== Goal of the exercise ==
From the line that contains "left back paw: (772, 546)" to the last line of the data, every line is to be transcribed exactly; no other line is to be included.

Collected data:
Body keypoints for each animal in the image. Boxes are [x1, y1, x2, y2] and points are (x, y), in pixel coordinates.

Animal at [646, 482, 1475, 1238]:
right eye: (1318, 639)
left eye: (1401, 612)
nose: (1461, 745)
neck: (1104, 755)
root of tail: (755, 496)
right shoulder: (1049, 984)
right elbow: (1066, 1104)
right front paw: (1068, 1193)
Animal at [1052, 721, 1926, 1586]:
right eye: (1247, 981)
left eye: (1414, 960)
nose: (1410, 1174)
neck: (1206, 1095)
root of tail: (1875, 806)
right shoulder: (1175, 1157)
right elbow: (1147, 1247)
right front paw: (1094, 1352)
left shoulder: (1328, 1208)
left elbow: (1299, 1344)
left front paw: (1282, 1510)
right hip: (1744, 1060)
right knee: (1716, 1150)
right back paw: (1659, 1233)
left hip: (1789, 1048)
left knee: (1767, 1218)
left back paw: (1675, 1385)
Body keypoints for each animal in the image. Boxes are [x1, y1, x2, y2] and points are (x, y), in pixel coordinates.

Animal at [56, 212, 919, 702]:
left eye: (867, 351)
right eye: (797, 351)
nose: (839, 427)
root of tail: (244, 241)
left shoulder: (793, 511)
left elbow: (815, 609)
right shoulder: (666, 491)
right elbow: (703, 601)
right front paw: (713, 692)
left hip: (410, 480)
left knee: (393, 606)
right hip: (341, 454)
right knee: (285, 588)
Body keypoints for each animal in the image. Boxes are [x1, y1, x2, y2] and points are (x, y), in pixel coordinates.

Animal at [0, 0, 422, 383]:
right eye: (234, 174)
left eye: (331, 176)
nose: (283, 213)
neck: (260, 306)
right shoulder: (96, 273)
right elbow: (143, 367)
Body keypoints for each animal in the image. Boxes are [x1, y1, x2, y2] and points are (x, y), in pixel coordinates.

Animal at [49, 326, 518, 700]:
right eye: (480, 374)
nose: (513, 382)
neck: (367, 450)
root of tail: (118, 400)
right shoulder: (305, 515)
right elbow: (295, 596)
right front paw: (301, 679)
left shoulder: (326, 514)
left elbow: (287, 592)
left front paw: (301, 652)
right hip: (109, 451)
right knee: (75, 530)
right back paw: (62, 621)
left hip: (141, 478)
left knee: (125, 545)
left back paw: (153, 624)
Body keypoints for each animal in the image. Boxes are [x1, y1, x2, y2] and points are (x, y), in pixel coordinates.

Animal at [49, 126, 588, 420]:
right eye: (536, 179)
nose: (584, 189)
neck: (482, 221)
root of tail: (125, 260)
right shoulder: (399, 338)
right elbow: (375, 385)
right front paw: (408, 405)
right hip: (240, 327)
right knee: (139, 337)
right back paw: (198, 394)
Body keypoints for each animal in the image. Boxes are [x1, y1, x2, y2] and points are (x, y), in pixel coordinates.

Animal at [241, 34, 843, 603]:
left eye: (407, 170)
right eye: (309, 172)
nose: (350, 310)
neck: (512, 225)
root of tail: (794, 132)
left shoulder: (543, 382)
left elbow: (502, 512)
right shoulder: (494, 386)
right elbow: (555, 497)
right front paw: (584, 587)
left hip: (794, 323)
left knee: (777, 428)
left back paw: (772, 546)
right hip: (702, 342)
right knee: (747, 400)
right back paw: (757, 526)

== Reply to the exercise ==
left back paw: (772, 546)
right hip: (702, 342)
right knee: (747, 400)
right back paw: (757, 526)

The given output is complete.